Every line of the data below must be given again exactly.

(Drawing revision comparisons)
☆ ☆ ☆ ☆
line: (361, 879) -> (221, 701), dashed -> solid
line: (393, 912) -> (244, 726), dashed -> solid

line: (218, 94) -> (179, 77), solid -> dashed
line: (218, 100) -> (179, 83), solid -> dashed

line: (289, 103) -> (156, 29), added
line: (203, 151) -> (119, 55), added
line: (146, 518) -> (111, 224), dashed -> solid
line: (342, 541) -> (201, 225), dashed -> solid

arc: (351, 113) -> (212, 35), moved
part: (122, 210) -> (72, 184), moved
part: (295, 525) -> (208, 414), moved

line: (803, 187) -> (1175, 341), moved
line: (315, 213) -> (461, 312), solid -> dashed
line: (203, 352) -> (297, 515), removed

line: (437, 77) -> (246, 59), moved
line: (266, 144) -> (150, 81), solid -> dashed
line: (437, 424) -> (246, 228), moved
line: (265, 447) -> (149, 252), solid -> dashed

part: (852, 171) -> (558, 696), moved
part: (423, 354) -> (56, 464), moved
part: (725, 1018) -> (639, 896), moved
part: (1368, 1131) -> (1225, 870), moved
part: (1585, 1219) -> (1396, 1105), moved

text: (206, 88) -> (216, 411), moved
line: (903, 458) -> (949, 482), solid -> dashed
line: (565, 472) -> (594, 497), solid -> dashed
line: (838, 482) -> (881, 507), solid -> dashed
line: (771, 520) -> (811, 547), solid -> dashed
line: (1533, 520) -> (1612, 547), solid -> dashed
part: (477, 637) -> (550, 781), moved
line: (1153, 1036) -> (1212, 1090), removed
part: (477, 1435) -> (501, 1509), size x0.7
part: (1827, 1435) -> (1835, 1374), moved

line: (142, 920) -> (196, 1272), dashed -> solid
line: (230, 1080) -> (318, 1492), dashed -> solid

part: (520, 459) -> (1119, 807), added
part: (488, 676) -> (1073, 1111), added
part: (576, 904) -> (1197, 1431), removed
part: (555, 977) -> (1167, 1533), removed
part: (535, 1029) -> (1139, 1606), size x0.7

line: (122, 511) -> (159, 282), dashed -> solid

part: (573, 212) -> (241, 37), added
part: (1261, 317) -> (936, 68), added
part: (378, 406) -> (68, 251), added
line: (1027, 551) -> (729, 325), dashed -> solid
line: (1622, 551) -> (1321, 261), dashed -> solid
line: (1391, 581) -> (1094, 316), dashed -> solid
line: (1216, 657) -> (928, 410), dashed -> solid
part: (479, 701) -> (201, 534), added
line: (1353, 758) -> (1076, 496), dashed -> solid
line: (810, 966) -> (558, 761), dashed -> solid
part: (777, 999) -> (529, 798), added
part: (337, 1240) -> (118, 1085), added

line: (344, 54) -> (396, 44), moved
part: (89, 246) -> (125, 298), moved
☆ ☆ ☆ ☆
* RESPONSE BELOW *
line: (361, 879) -> (221, 701), dashed -> solid
line: (393, 912) -> (244, 726), dashed -> solid

line: (218, 94) -> (179, 77), solid -> dashed
line: (218, 100) -> (179, 83), solid -> dashed

line: (289, 103) -> (156, 29), added
line: (203, 151) -> (119, 55), added
line: (146, 518) -> (111, 224), dashed -> solid
line: (342, 541) -> (201, 225), dashed -> solid

arc: (351, 113) -> (212, 35), moved
part: (122, 210) -> (72, 184), moved
part: (295, 525) -> (208, 414), moved

line: (803, 187) -> (1175, 341), moved
line: (315, 213) -> (461, 312), solid -> dashed
line: (203, 352) -> (297, 515), removed

line: (437, 77) -> (246, 59), moved
line: (266, 144) -> (150, 81), solid -> dashed
line: (437, 424) -> (246, 228), moved
line: (265, 447) -> (149, 252), solid -> dashed

part: (852, 171) -> (558, 696), moved
part: (423, 354) -> (56, 464), moved
part: (725, 1018) -> (639, 896), moved
part: (1368, 1131) -> (1225, 870), moved
part: (1585, 1219) -> (1396, 1105), moved

text: (206, 88) -> (216, 411), moved
line: (903, 458) -> (949, 482), solid -> dashed
line: (565, 472) -> (594, 497), solid -> dashed
line: (838, 482) -> (881, 507), solid -> dashed
line: (771, 520) -> (811, 547), solid -> dashed
line: (1533, 520) -> (1612, 547), solid -> dashed
part: (477, 637) -> (550, 781), moved
line: (1153, 1036) -> (1212, 1090), removed
part: (477, 1435) -> (501, 1509), size x0.7
part: (1827, 1435) -> (1835, 1374), moved

line: (142, 920) -> (196, 1272), dashed -> solid
line: (230, 1080) -> (318, 1492), dashed -> solid

part: (520, 459) -> (1119, 807), added
part: (488, 676) -> (1073, 1111), added
part: (576, 904) -> (1197, 1431), removed
part: (555, 977) -> (1167, 1533), removed
part: (535, 1029) -> (1139, 1606), size x0.7

line: (122, 511) -> (159, 282), dashed -> solid

part: (573, 212) -> (241, 37), added
part: (1261, 317) -> (936, 68), added
part: (378, 406) -> (68, 251), added
line: (1027, 551) -> (729, 325), dashed -> solid
line: (1622, 551) -> (1321, 261), dashed -> solid
line: (1391, 581) -> (1094, 316), dashed -> solid
line: (1216, 657) -> (928, 410), dashed -> solid
part: (479, 701) -> (201, 534), added
line: (1353, 758) -> (1076, 496), dashed -> solid
line: (810, 966) -> (558, 761), dashed -> solid
part: (777, 999) -> (529, 798), added
part: (337, 1240) -> (118, 1085), added

line: (344, 54) -> (396, 44), moved
part: (89, 246) -> (125, 298), moved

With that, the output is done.